Here's some Brooks:
If you came of age with conservative values and around Republican politics in the 1980s and 1990s, you lived within a certain Ronald Reagan-Margaret Thatcher paradigm. It was about limiting government, spreading democracy abroad, building dynamic free markets at home and cultivating people with vigorous virtues — people who are energetic, upright, entrepreneurial, independent-minded, loyal to friends and strong against foes....But somehow that wasn't enough. Other Republicans offered other "paradigms." First on the list, Brooks himself!
On Sept. 15, 1997, William Kristol and I wrote a piece for The Wall Street Journal on what we called National Greatness Conservatism.
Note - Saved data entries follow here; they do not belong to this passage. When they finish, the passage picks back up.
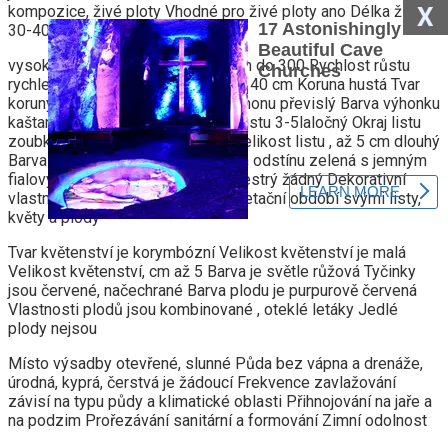
X
kompozice, živé ploty Vhodné pro živé ploty ano Délka života
30-40 let
vysoký Výška, cm do 300 Šířka, cm do 300 Rychlost růstu
rychle rostoucí Roční přírůstek asi 40 cm Koruna hustá Tvar
koruny polokulovitý Směr růstu výhonu převislý Barva výhonku
kaštanově hnědá Kůra hnědá Tvar listu 3-5laločný Okraj listu
zoubkovaný Velikost listu velký Velikost listu , až 5 cm dlouhý
Barva listu fialovočervená, v plném odstínu zelená s jemným
fialovým nádechem Okraj žádný Pestrý žádný Dekorativní
vlastnosti dekorativní po celé vegetační období svými listy,
květy a plody
Tvar květenství je korymbózní Velikost květenství je malá
Velikost květenství, cm až 5 Barva je světle růžová Tyčinky
jsou červené, načechrané Barva plodu je purpurově červená
Vlastnosti plodů jsou kombinované , oteklé letáky Jedlé
plody nejsou
Místo výsadby otevřené, slunné Půda bez vápna a drenáže,
úrodná, kyprá, čerstvá je žádoucí Frekvence zavlažování
závisí na typu půdy a klimatické oblasti Přihnojování na jaře a
na podzim Prořezávání sanitární a formování Zimní odolnost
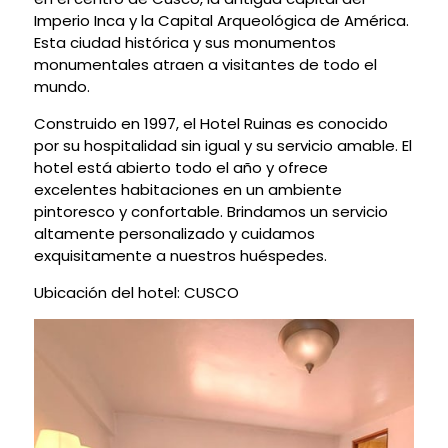
Imperio Inca y la Capital Arqueológica de América.
Esta ciudad histórica y sus monumentos
monumentales atraen a visitantes de todo el
mundo.
Construido en 1997, el Hotel Ruinas es conocido
por su hospitalidad sin igual y su servicio amable. El
hotel está abierto todo el año y ofrece
excelentes habitaciones en un ambiente
pintoresco y confortable. Brindamos un servicio
altamente personalizado y cuidamos
exquisitamente a nuestros huéspedes.
Ubicación del hotel: CUSCO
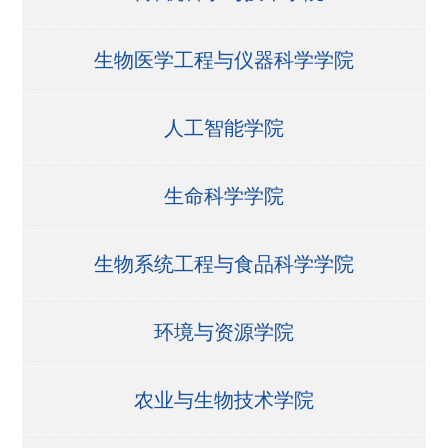
生物医学工程与仪器科学学院
人工智能学院
生命科学学院
生物系统工程与食品科学学院
环境与资源学院
农业与生物技术学院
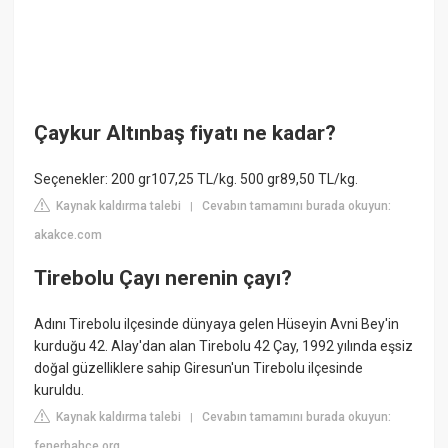
Çaykur Altınbaş fiyatı ne kadar?
Seçenekler: 200 gr107,25 TL/kg. 500 gr89,50 TL/kg.
Kaynak kaldırma talebi
Cevabın tamamını burada okuyun:
|
akakce.com
Tirebolu Çayı nerenin çayı?
Adını Tirebolu ilçesinde dünyaya gelen Hüseyin Avni Bey'in
kurduğu 42. Alay'dan alan Tirebolu 42 Çay, 1992 yılında eşsiz
doğal güzelliklere sahip Giresun'un Tirebolu ilçesinde
kuruldu.
Kaynak kaldırma talebi
Cevabın tamamını burada okuyun:
|
fenerbahce.org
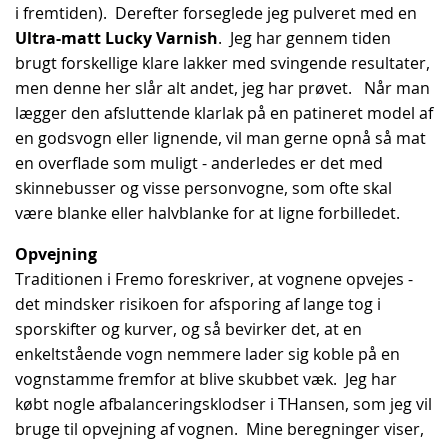
i fremtiden). Derefter forseglede jeg pulveret med en
Ultra-matt Lucky Varnish
. Jeg har gennem tiden
brugt forskellige klare lakker med svingende resultater,
men denne her slår alt andet, jeg har prøvet. Når man
lægger den afsluttende klarlak på en patineret model af
en godsvogn eller lignende, vil man gerne opnå så mat
en overflade som muligt - anderledes er det med
skinnebusser og visse personvogne, som ofte skal
være blanke eller halvblanke for at ligne forbilledet.
Opvejning
Traditionen i Fremo foreskriver, at vognene opvejes -
det mindsker risikoen for afsporing af lange tog i
sporskifter og kurver, og så bevirker det, at en
enkeltstående vogn nemmere lader sig koble på en
vognstamme fremfor at blive skubbet væk. Jeg har
købt nogle afbalanceringsklodser i THansen, som jeg vil
bruge til opvejning af vognen. Mine beregninger viser,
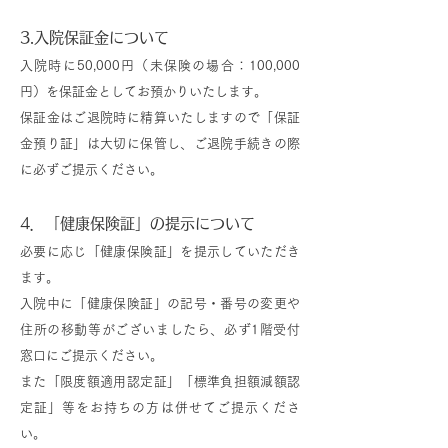
3.入院保証金について
入院時に50,000円（未保険の場合：100,000
円）を保証金としてお預かりいたします。
保証金はご退院時に精算いたしますので「保証
金預り証」は大切に保管し、ご退院手続きの際
に必ずご提示ください。
4．「健康保険証」の提示について
必要に応じ「健康保険証」を提示していただき
ます。
入院中に「健康保険証」の記号・番号の変更や
住所の移動等がございましたら、必ず1階受付
窓口にご提示ください。
また「限度額適用認定証」「標準負担額減額認
定証」等をお持ちの方は併せてご提示くださ
い。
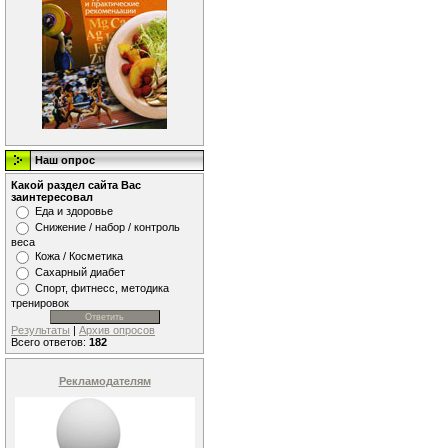
Наш опрос
Какой раздел сайта Вас
заинтересовал
Еда и здоровье
Снижение / набор / контроль
веса
Кожа / Косметика
Сахарный диабет
Спорт, фитнесс, методика
тренировок
Результаты
|
Архив опросов
Всего ответов:
182
Рекламодателям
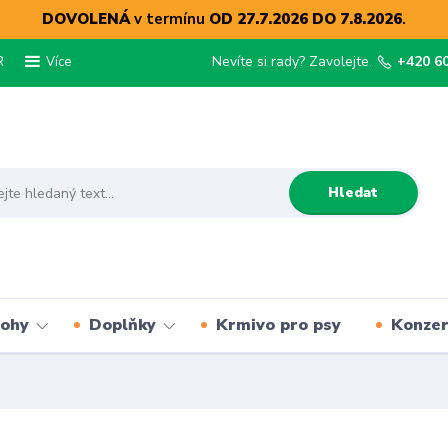
DOVOLENÁ
v termínu
OD 27.7.2026 DO 7.8.2026
.
R
Nevíte si rady? Zavolejte.
+420 6
Více
Hledat
lohy
Doplňky
Krmivo pro psy
Konze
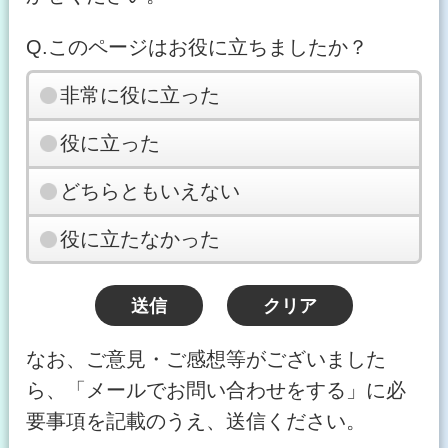
Q.このページはお役に立ちましたか？
非常に役に立った
役に立った
どちらともいえない
役に立たなかった
なお、ご意見・ご感想等がございました
ら、「メールでお問い合わせをする」に必
要事項を記載のうえ、送信ください。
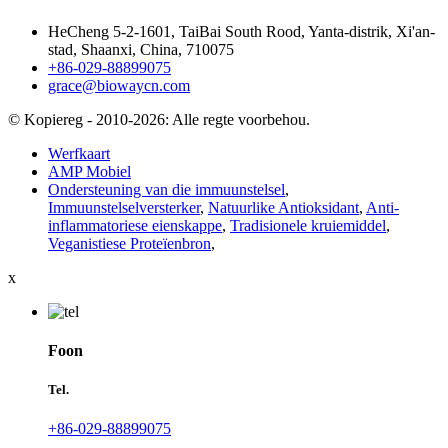
HeCheng 5-2-1601, TaiBai South Rood, Yanta-distrik, Xi'an-
stad, Shaanxi, China, 710075
+86-029-88899075
grace@biowaycn.com
© Kopiereg - 2010-2026: Alle regte voorbehou.
Werfkaart
AMP Mobiel
Ondersteuning van die immuunstelsel
,
Immuunstelselversterker
,
Natuurlike Antioksidant
,
Anti-
inflammatoriese eienskappe
,
Tradisionele kruiemiddel
,
Veganistiese Proteïenbron
,
x
Foon
Tel.
+86-029-88899075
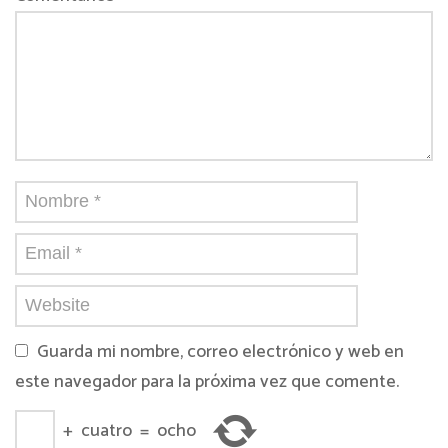
Guarda mi nombre, correo electrónico y web en
este navegador para la próxima vez que comente.
+
cuatro
=
ocho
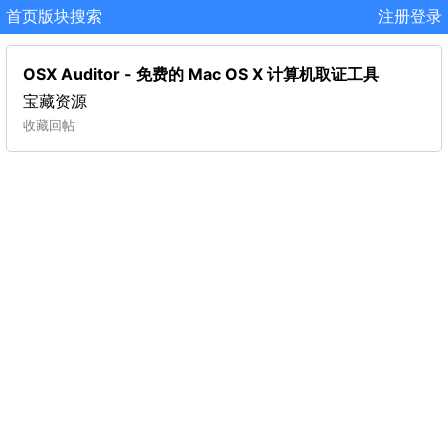
首页
版块
搜索
注册
登录
OSX Auditor - 免费的 Mac OS X 计算机取证工具
宝藏资源
收藏
回帖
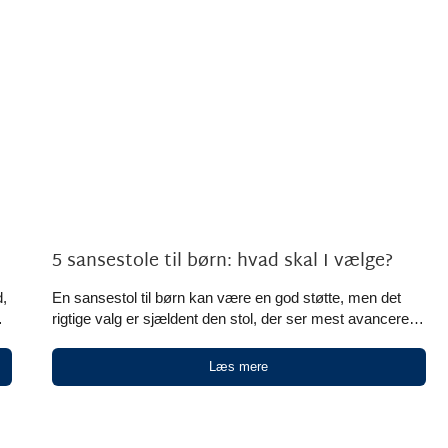
5 sansestole til børn: hvad skal I vælge?
,
En sansestol til børn kan være en god støtte, men det
rigtige valg er sjældent den stol, der ser mest avanceret
ud. Det rigtige valg er den løsning, der passer til barnets
reguleringsbehov, alder, siddestilling og den konkrete
Læs mere
situation, hvor stolen skal bruges. Kort fortalt En
us
sansestol til børn bør vælges ud fra barnets konkrete
r
behov og faglig vurdering, ikke [...]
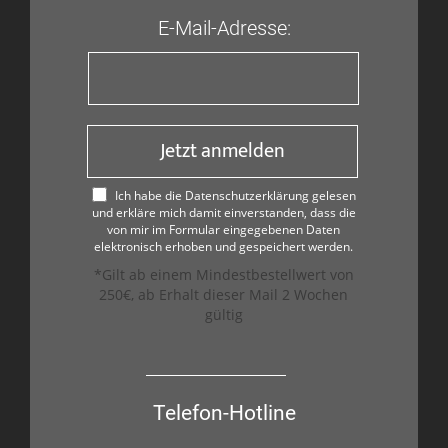
E-Mail-Adresse:
Jetzt anmelden
Ich habe die Datenschutzerklärung gelesen
und erkläre mich damit einverstanden, dass die
von mir im Formular eingegebenen Daten
elektronisch erhoben und gespeichert werden.
*Gilt ab einem Mindestbestellwert von
250€, ab Erhalt dieser Mail 2 Wochen
gültig
Telefon-Hotline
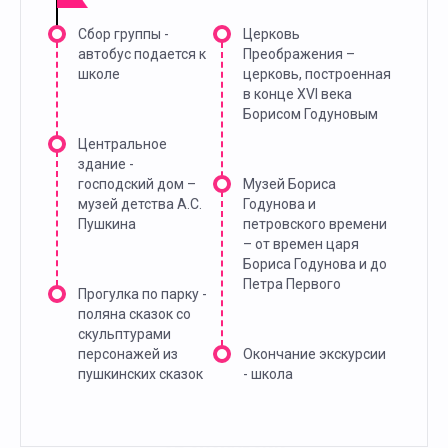
Сбор группы -
Церковь
автобус подается к
Преображения –
школе
церковь, построенная
в конце XVI века
Борисом Годуновым
Центральное
здание -
господский дом –
Музей Бориса
музей детства А.С.
Годунова и
Пушкина
петровского времени
– от времен царя
Бориса Годунова и до
Петра Первого
Прогулка по парку -
поляна сказок со
скульптурами
персонажей из
Окончание экскурсии
пушкинских сказок
- школа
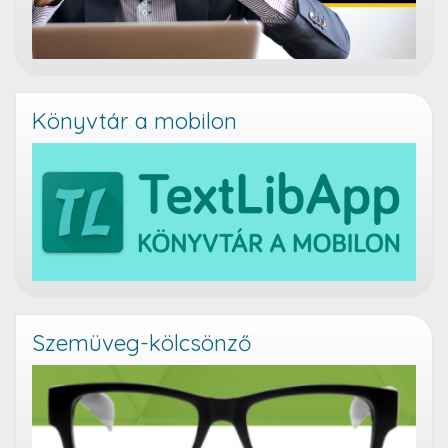
Könyvtár a mobilon
Szemüveg-kölcsönző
We argued that the G.O.P. had become too anti-government.They argued for "ambitious national projects, infrastructure, federal programs to increase social mobility." Brooks thinks John McCain, in 2000, represented their idea. George W. Bush, who won that year, had his own paradigm: Compassionate Conservatism. That was, per Brooks, "an attempt to meld Catholic social teaching to conservatism." There were more paradigms offered up:
Sam’s Club Republicans, led by Reihan Salam and my Times colleague Ross Douthat, pointed a way to link the G.O.P. to working-class concerns. Front Porch Republicans celebrated small towns and local communities. The Reformicons tried to use government to build strong families and neighborhoods. The Niskanen Center is an entire think tank for people who have leapt from libertarianism.